* _Problem_: Aşağıdaki malzemede geçen "Back to Trending" ifadesini her yerde "Back to Popular" olarak yeniden adlandırın ve satırların geri kalanını hiç değiştirmeden yazın. Lütfen resimleri cevaba almayın.

* _Alıştırma verileri_:
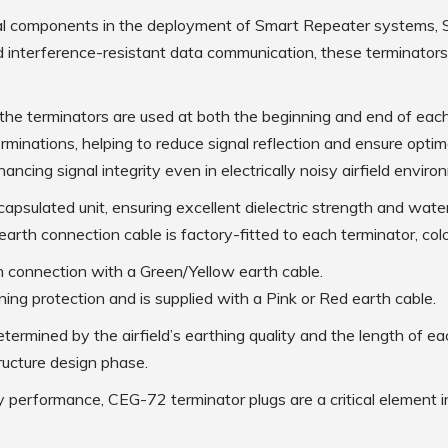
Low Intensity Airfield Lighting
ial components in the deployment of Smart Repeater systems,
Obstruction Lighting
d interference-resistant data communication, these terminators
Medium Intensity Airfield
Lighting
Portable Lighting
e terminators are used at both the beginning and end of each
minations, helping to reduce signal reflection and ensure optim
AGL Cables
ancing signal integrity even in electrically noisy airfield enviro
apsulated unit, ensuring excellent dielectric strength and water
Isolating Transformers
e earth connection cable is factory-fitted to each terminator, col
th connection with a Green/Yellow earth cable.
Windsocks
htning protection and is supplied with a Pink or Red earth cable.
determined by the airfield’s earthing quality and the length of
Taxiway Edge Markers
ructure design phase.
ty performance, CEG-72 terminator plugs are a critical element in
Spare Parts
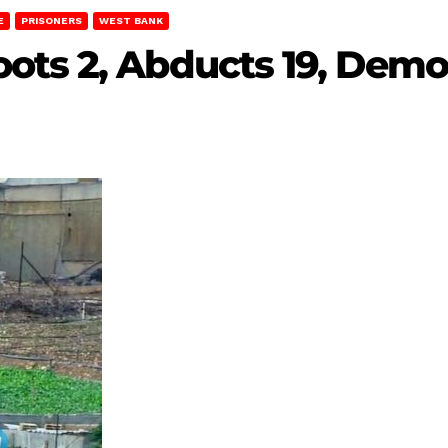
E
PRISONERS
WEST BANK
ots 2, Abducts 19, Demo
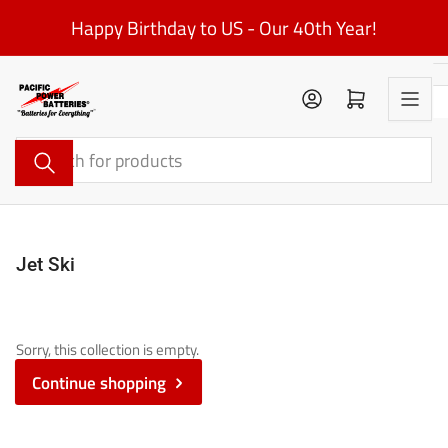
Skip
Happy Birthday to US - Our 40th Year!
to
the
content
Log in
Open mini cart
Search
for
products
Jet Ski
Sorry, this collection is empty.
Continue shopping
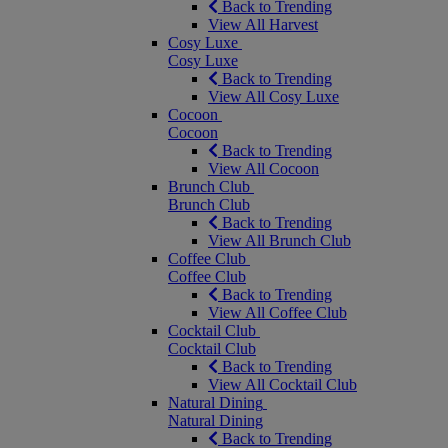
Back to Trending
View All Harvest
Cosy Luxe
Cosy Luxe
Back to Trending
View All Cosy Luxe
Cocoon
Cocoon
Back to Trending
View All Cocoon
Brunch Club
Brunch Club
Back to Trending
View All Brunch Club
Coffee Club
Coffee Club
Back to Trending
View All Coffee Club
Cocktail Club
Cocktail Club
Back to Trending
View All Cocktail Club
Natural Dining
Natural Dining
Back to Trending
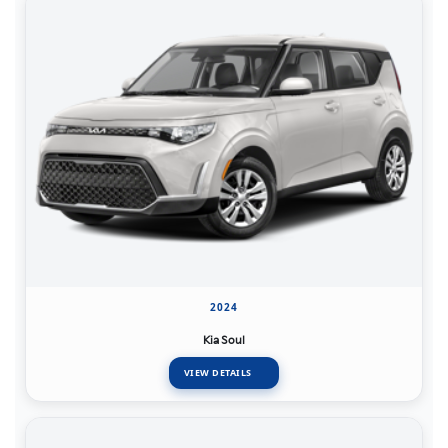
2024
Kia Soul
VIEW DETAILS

* _Problemin çözümü_:
Low Intensity Airfield Lighting
ial components in the deployment of Smart Repeater systems,
Obstruction Lighting
d interference-resistant data communication, these terminators
Medium Intensity Airfield
Lighting
Portable Lighting
e terminators are used at both the beginning and end of each
minations, helping to reduce signal reflection and ensure optim
AGL Cables
ancing signal integrity even in electrically noisy airfield enviro
apsulated unit, ensuring excellent dielectric strength and water
Isolating Transformers
e earth connection cable is factory-fitted to each terminator, col
th connection with a Green/Yellow earth cable.
Windsocks
htning protection and is supplied with a Pink or Red earth cable.
determined by the airfield’s earthing quality and the length of
Taxiway Edge Markers
ructure design phase.
ty performance, CEG-72 terminator plugs are a critical element in
Spare Parts
E
PRISONERS
WEST BANK
ots 2, Abducts 19, Demo
Skip
Happy Birthday to US - Our 40th Year!
to
the
content
Log in
Open mini cart
Search
for
products
Jet Ski
Sorry, this collection is empty.
Continue shopping
Back to Popular
View All Harvest
Cosy Luxe
Cosy Luxe
Back to Popular
View All Cosy Luxe
Cocoon
Cocoon
Back to Popular
View All Cocoon
Brunch Club
Brunch Club
Back to Popular
View All Brunch Club
Coffee Club
Coffee Club
Back to Popular
View All Coffee Club
Cocktail Club
Cocktail Club
Back to Popular
View All Cocktail Club
Natural Dining
Natural Dining
Back to Popular
2024
Kia Soul
VIEW DETAILS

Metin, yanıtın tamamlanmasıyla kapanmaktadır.